Visitor center alongside live oak tree
Location Flagler County, Florida, USA
Nearest city Palm Coast, Florida
Coordinates 29°38′06″N 81°12′14″W / 29.635°N 81.20389°W / 29.635; -81.20389Coordinates: 29°38′06″N 81°12′14″W / 29.635°N 81.20389°W / 29.635; -81.20389
Governing body Florida Department of Environmental Protection

Washington Oaks Gardens State Park is a Florida State Park located near Palm Coast, Florida, along A1A. The park is most famous for its formal gardens, but it also preserves the original habitat of a northeast Florida barrier island.



Habitats preserved by the park include beach, coastal scrub, coastal hammock, and tidal marshes.


Vegetation includes live oaks, magnolias, hickories, sabal palms, and saw palmettos.
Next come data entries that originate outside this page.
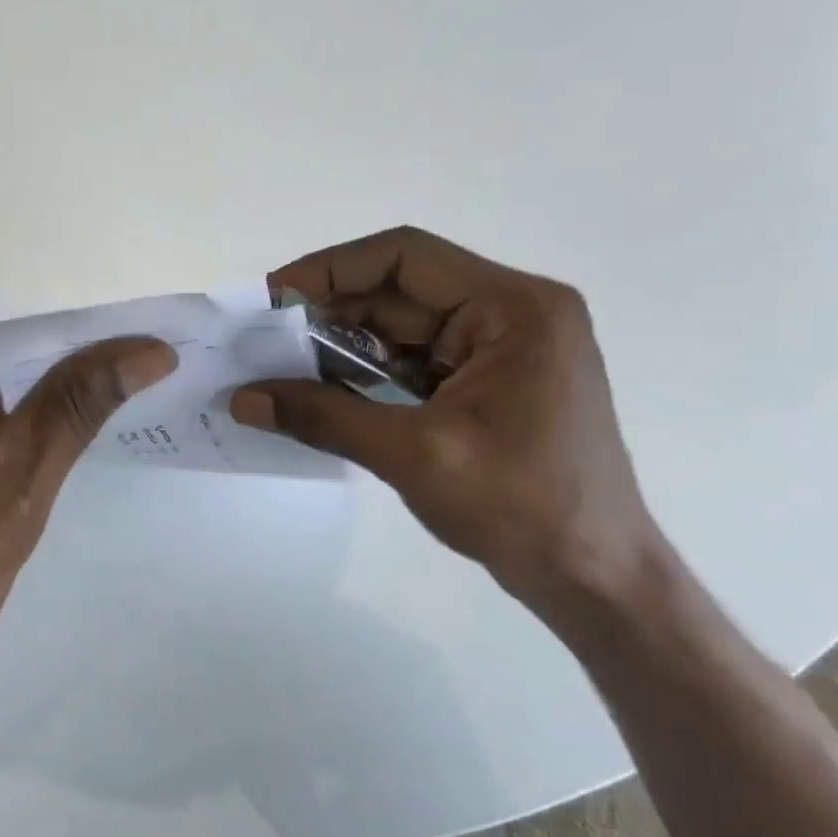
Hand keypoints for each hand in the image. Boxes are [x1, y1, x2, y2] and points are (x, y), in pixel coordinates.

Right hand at [231, 228, 666, 615]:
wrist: (594, 579)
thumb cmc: (522, 508)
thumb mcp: (414, 455)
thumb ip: (324, 417)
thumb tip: (242, 400)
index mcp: (514, 309)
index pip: (404, 258)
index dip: (330, 268)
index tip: (272, 298)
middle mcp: (510, 314)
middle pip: (399, 291)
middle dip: (327, 312)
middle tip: (263, 338)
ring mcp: (498, 349)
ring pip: (399, 327)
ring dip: (340, 344)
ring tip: (278, 364)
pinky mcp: (484, 383)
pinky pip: (410, 361)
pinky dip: (363, 372)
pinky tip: (318, 388)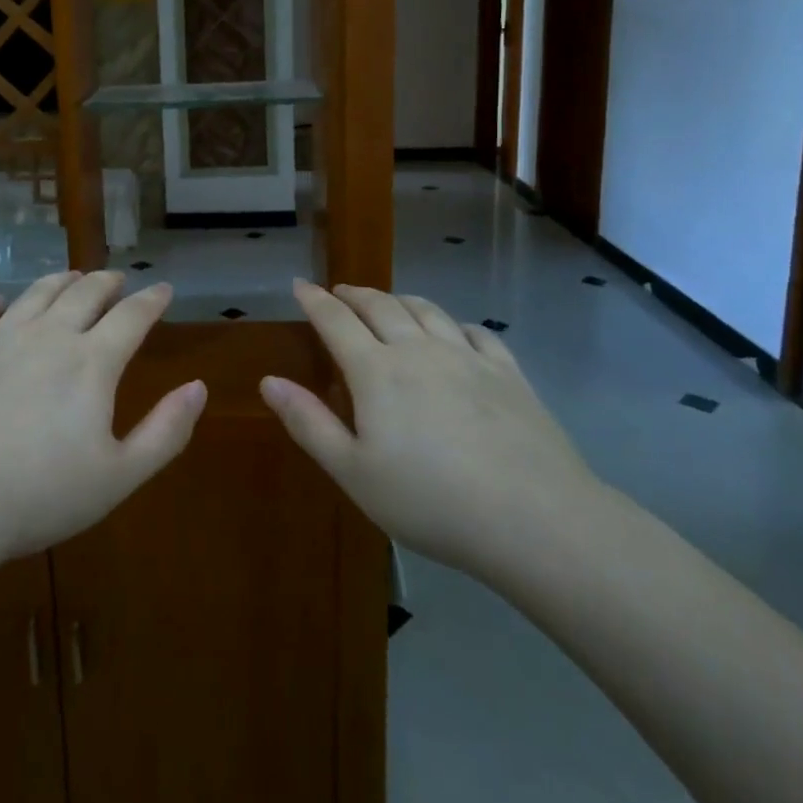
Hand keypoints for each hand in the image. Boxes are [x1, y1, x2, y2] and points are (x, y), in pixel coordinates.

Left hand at [0, 271, 205, 567]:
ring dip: (61, 280)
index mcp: (91, 362)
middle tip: (117, 279)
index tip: (163, 289)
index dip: (152, 299)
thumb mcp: (118, 476)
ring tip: (72, 277)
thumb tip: (199, 387)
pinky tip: (0, 305)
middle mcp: (48, 335)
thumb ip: (165, 431)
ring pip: (37, 293)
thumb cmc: (37, 496)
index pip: (132, 316)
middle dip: (107, 282)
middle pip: (85, 293)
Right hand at [263, 281, 605, 591]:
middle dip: (355, 295)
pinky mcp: (508, 373)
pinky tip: (455, 331)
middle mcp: (419, 350)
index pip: (336, 321)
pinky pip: (475, 332)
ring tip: (389, 302)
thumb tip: (269, 380)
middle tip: (340, 291)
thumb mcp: (354, 473)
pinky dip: (454, 323)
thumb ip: (309, 422)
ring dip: (400, 300)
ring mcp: (467, 357)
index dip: (314, 300)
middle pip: (381, 307)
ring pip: (427, 311)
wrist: (534, 518)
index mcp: (376, 371)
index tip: (300, 284)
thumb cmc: (430, 501)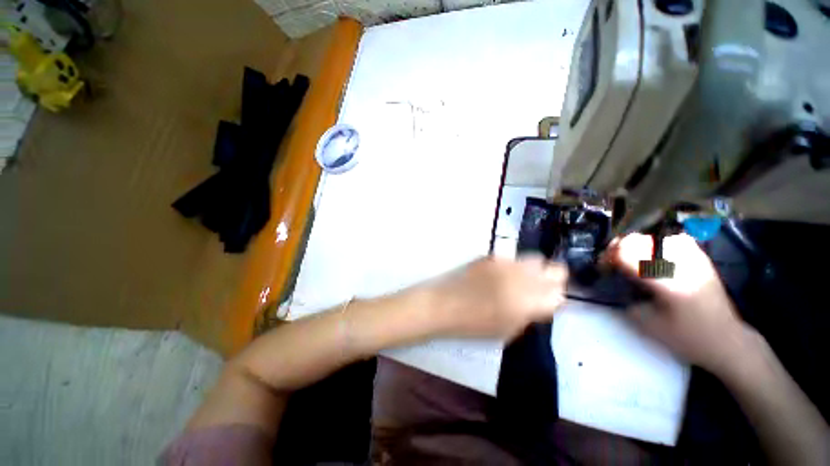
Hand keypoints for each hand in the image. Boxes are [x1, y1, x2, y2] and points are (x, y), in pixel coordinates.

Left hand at [426, 255, 567, 339]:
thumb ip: (529, 314)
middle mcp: (523, 278)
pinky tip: (499, 275)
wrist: (445, 304)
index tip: (549, 300)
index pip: (559, 293)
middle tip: (538, 287)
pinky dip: (512, 266)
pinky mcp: (492, 256)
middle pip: (554, 269)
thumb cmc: (474, 325)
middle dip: (550, 278)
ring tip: (519, 279)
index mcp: (529, 302)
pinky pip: (512, 258)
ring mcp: (507, 263)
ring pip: (534, 259)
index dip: (556, 297)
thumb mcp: (508, 330)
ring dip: (533, 269)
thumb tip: (540, 304)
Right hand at [608, 233, 749, 373]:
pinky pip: (675, 239)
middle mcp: (682, 265)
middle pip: (640, 240)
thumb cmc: (687, 338)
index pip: (628, 257)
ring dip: (637, 243)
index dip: (609, 258)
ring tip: (631, 255)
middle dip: (619, 247)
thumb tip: (612, 281)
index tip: (602, 267)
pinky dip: (658, 242)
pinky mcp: (701, 260)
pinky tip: (654, 253)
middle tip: (612, 260)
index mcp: (668, 284)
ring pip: (656, 236)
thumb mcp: (648, 325)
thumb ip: (626, 299)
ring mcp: (694, 259)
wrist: (728, 341)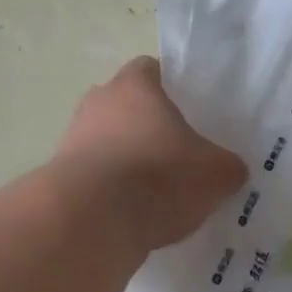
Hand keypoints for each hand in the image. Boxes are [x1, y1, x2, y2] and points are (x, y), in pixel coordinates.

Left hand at [56, 56, 246, 249]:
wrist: (90, 221)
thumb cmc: (158, 177)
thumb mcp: (215, 173)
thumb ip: (228, 166)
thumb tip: (232, 170)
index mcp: (135, 85)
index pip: (153, 70)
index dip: (174, 89)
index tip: (193, 113)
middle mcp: (98, 102)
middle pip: (128, 106)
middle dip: (151, 127)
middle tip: (181, 153)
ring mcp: (73, 138)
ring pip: (109, 142)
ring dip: (130, 160)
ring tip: (159, 192)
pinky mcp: (60, 176)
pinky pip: (96, 176)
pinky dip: (113, 191)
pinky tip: (135, 215)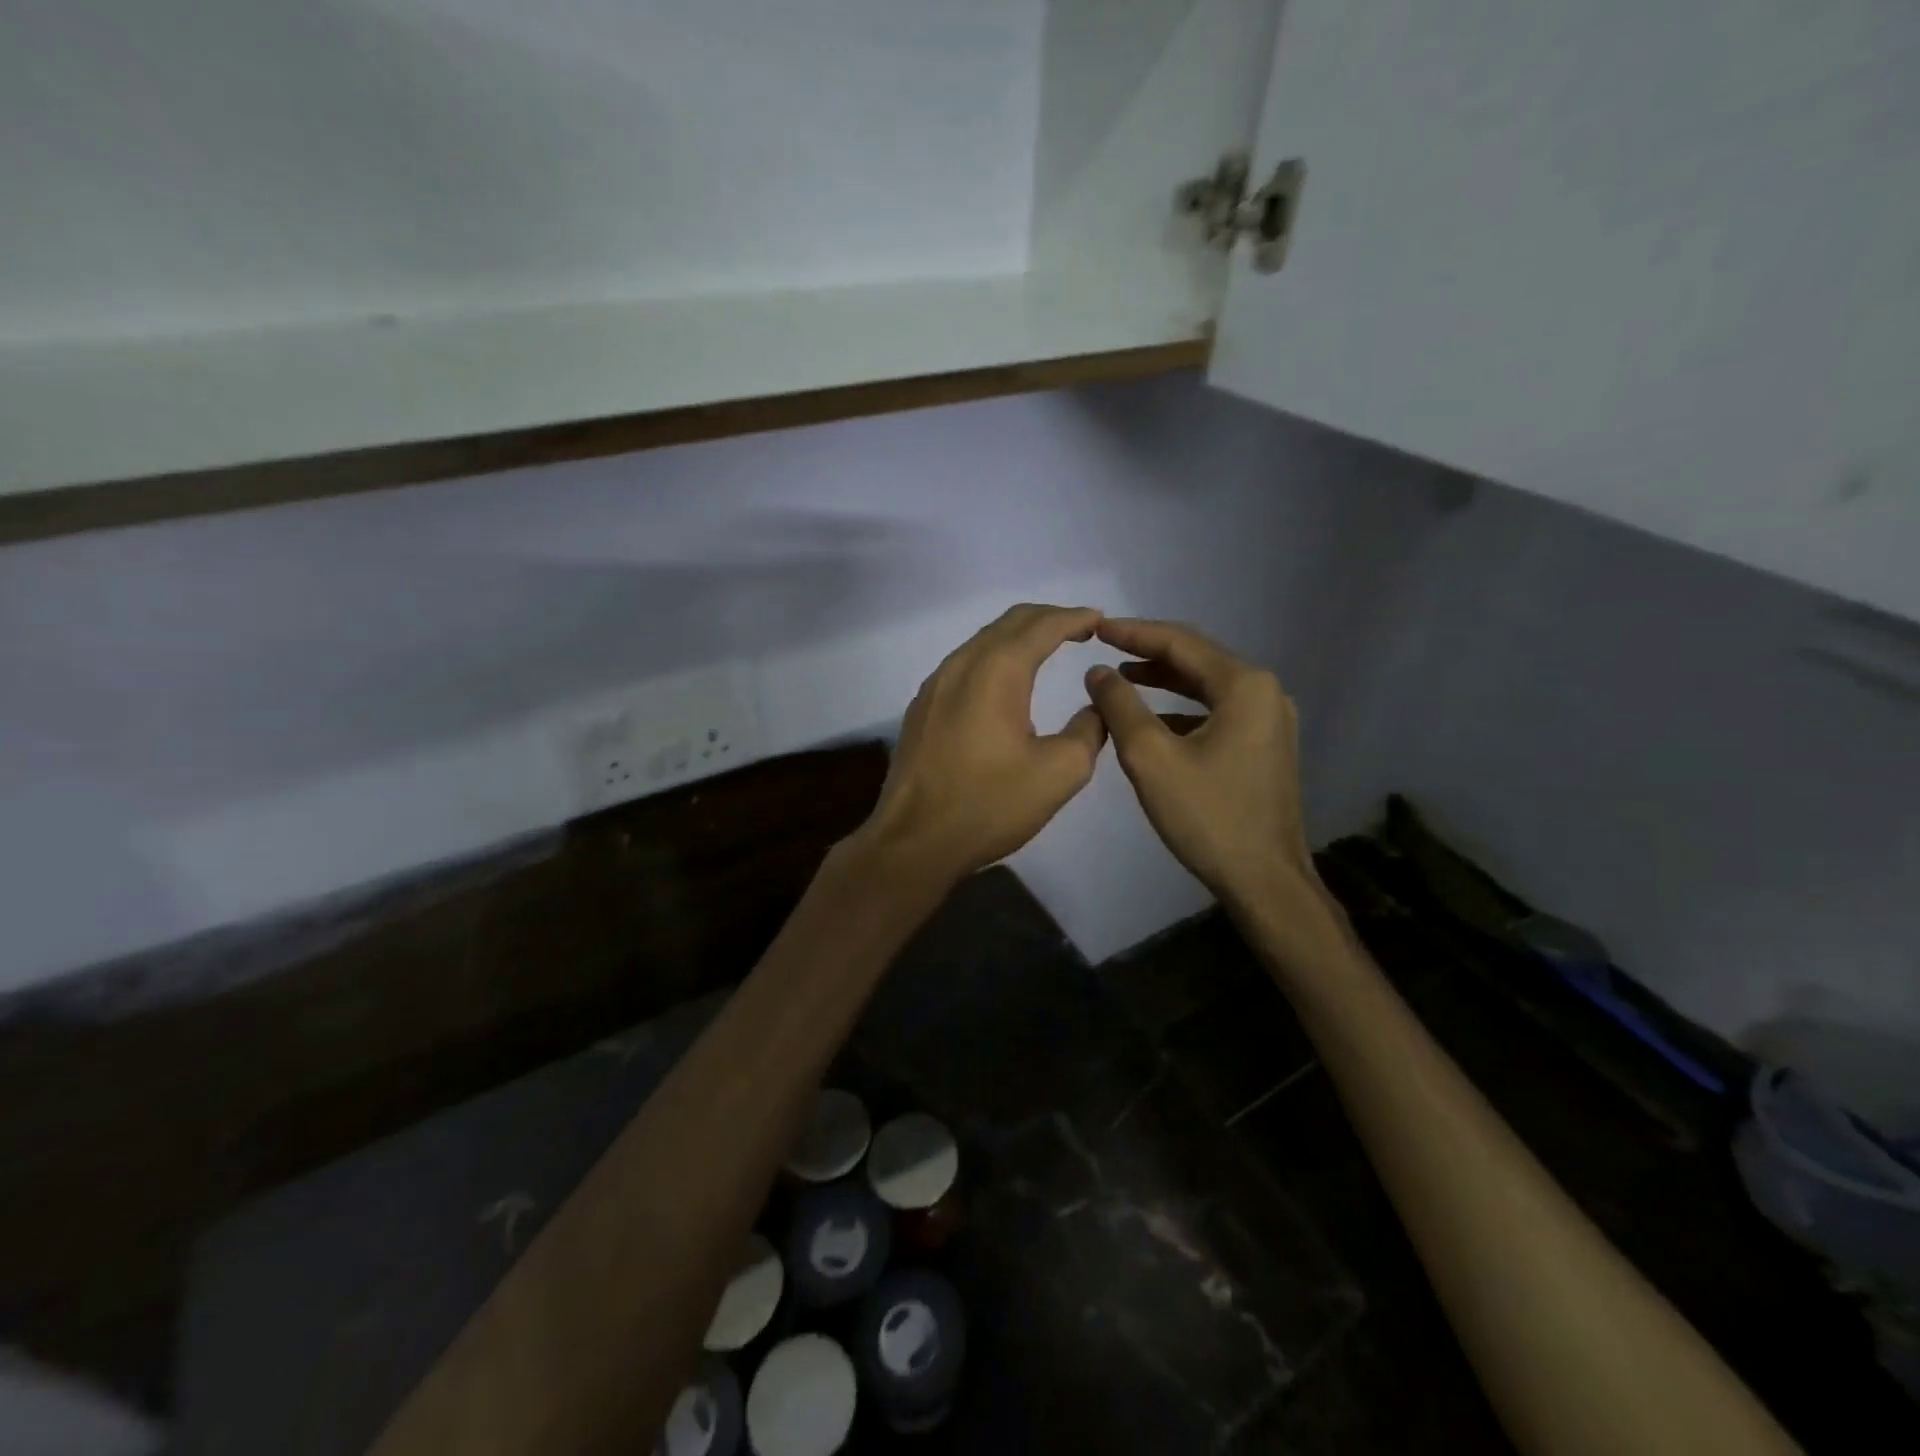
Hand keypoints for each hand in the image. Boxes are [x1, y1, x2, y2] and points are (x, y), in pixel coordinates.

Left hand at [858, 604, 1108, 888]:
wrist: (914, 840)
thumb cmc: (989, 805)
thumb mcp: (1059, 773)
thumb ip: (1088, 731)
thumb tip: (1096, 708)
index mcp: (997, 671)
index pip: (1042, 625)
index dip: (1074, 617)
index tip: (1100, 620)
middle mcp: (961, 665)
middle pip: (1008, 623)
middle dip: (1047, 619)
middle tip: (1079, 629)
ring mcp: (934, 685)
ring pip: (982, 642)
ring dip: (1017, 638)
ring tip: (1046, 649)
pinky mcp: (921, 708)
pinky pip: (963, 666)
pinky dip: (993, 659)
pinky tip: (1004, 684)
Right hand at [1083, 618, 1314, 908]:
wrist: (1265, 880)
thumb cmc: (1207, 816)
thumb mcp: (1151, 757)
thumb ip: (1120, 706)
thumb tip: (1098, 672)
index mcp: (1244, 685)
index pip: (1180, 642)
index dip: (1133, 632)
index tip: (1095, 627)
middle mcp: (1265, 692)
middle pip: (1198, 658)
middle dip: (1149, 651)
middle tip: (1105, 646)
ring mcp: (1270, 720)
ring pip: (1208, 686)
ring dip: (1165, 680)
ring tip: (1122, 677)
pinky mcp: (1266, 746)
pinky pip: (1218, 711)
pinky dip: (1182, 708)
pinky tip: (1153, 720)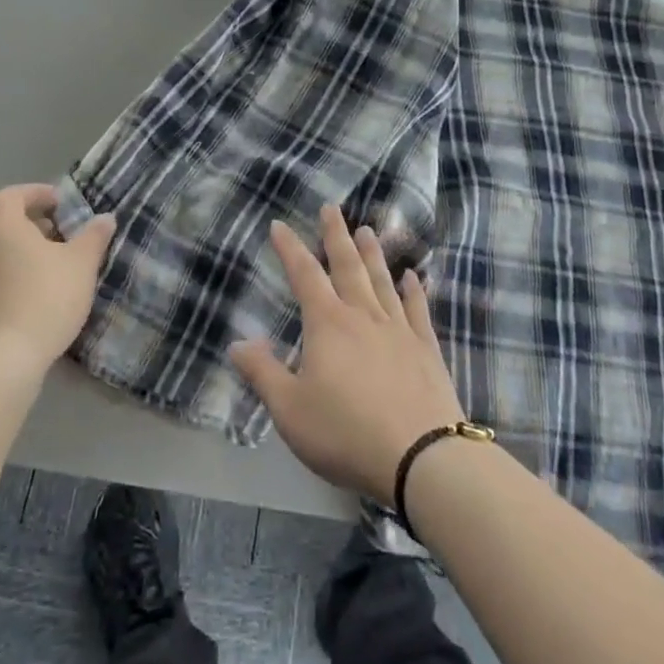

Plants that can be found in the gardens are roses, camellias, and azaleas, among others.


Wildlife include sea turtles, gopher tortoises, manatees, deer, raccoons, bobcats, foxes, opossums, gray squirrels, Pileated Woodpeckers, Northern Cardinals, Bald Eagles, Peregrine Falcons, and the Florida Scrub-Jay.


The park's land has a rich history. Native Americans found the area a productive hunting and fishing area. After European settlement of Florida, the property had a number of owners and was used for various agricultural purposes. One owner was a surveyor named George Washington, a relative of President George Washington. In 1936, Louise Powis Clark, wife of the industrialist Owen D. Young purchased the property as a winter retirement home. She devised the name "Washington Oaks" for the property and is responsible for developing the park's formal gardens, citrus groves, and house. Mr. Young died in 1962 and Mrs. Young donated the property to the State of Florida in 1964. Her donation specified that the "gardens be maintained in their present form".

Recreational Activities

Coquina outcropping on the beach in the park

The park has such amenities as beaches (on both the Matanzas River and Atlantic Ocean), bicycling, fishing, hiking, picnicking areas and wildlife viewing. The original residence has been converted into a visitor center with interpretive exhibits.

Hours and admission

Florida state parks are open between 8 A.M. and sundown every day of the year (including holidays). An admission fee is required.